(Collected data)
_ _ _ _ _

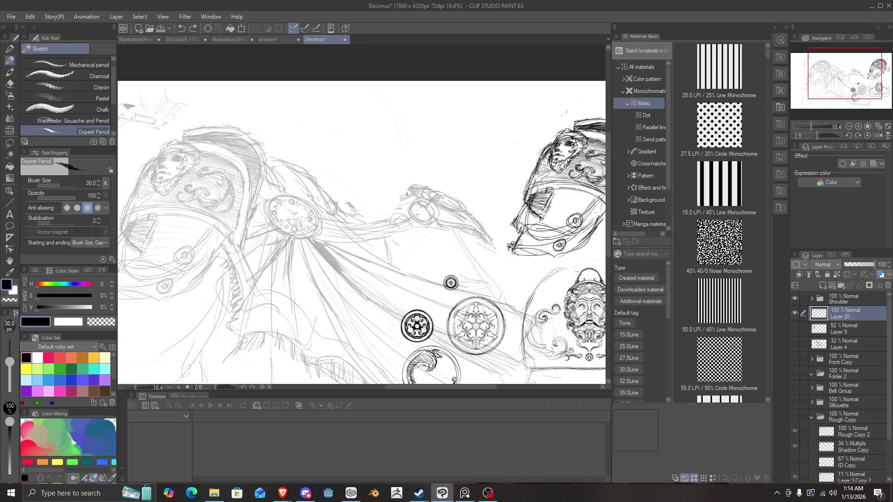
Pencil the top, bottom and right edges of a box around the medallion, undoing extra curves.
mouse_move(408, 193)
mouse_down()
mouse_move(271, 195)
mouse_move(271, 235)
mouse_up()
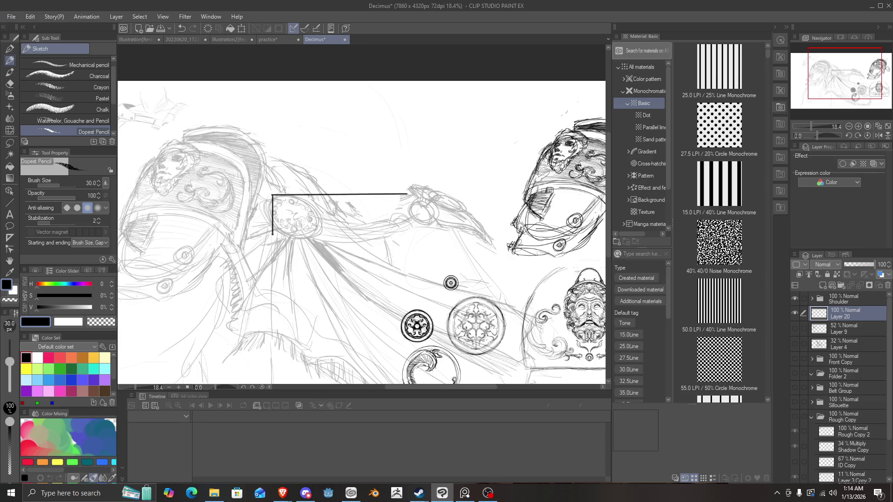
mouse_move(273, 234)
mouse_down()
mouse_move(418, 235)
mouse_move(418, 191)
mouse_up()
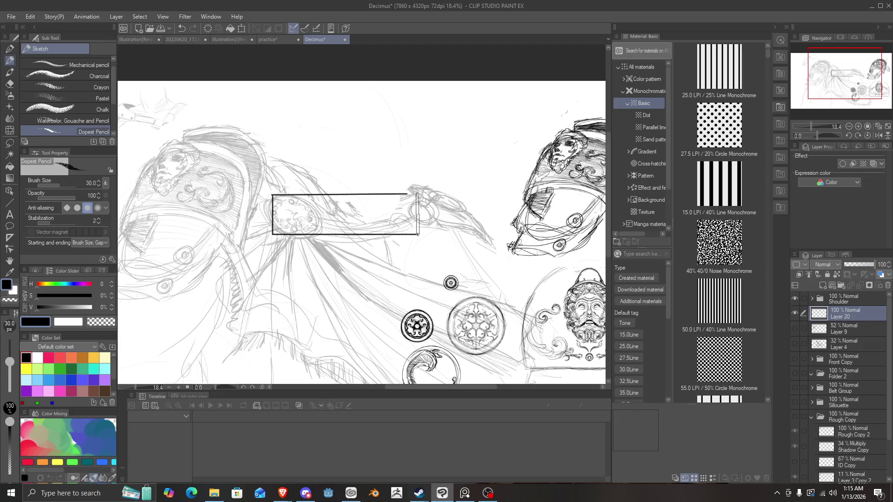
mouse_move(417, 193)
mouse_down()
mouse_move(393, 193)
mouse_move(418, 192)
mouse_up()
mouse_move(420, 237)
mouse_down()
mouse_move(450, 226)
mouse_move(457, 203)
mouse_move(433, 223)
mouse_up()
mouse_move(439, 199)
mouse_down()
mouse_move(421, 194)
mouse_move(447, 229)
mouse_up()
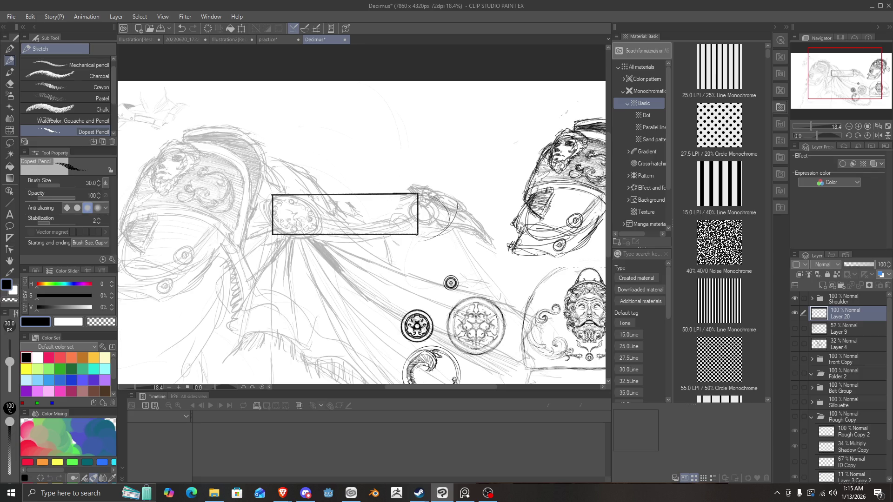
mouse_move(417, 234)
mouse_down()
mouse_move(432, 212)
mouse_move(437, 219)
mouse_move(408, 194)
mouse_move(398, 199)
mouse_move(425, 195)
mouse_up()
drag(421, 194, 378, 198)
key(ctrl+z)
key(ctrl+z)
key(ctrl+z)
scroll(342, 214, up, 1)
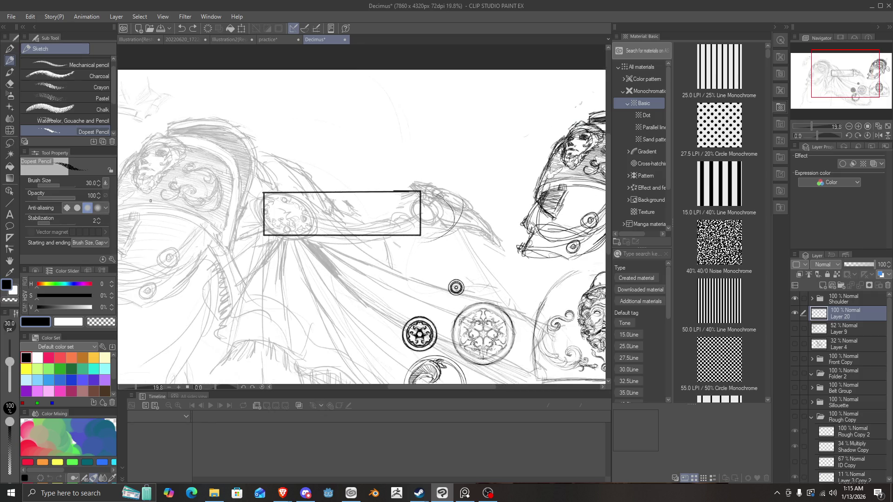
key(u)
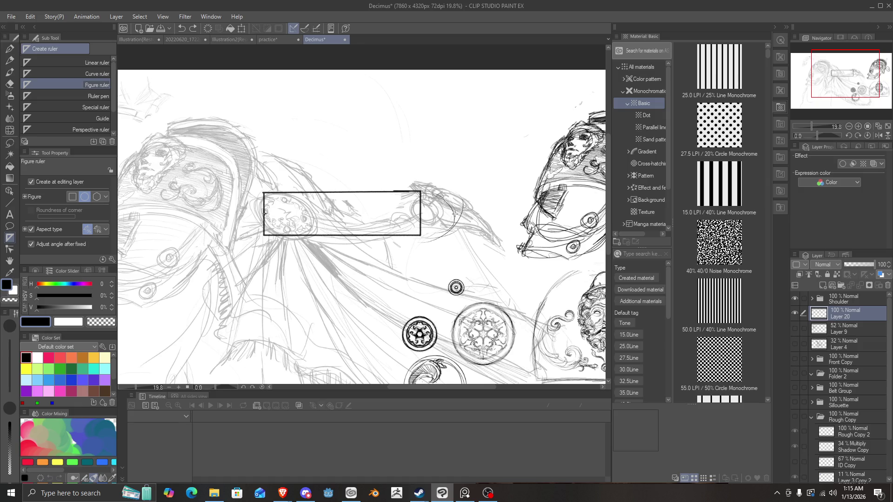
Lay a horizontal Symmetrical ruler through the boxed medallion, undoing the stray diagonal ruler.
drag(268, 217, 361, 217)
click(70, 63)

_ _ _ _ _

• [TASK PROMPT]:
Write out again, exactly, each line from the one with "scroll(342, 214, up, 1)" to the end of the entries. No pictures go in.

• [RESPONSE BELOW]:
scroll(342, 214, up, 1)
key(u)
Lay a horizontal Symmetrical ruler through the boxed medallion, undoing the stray diagonal ruler.
drag(268, 217, 361, 217)
click(70, 63)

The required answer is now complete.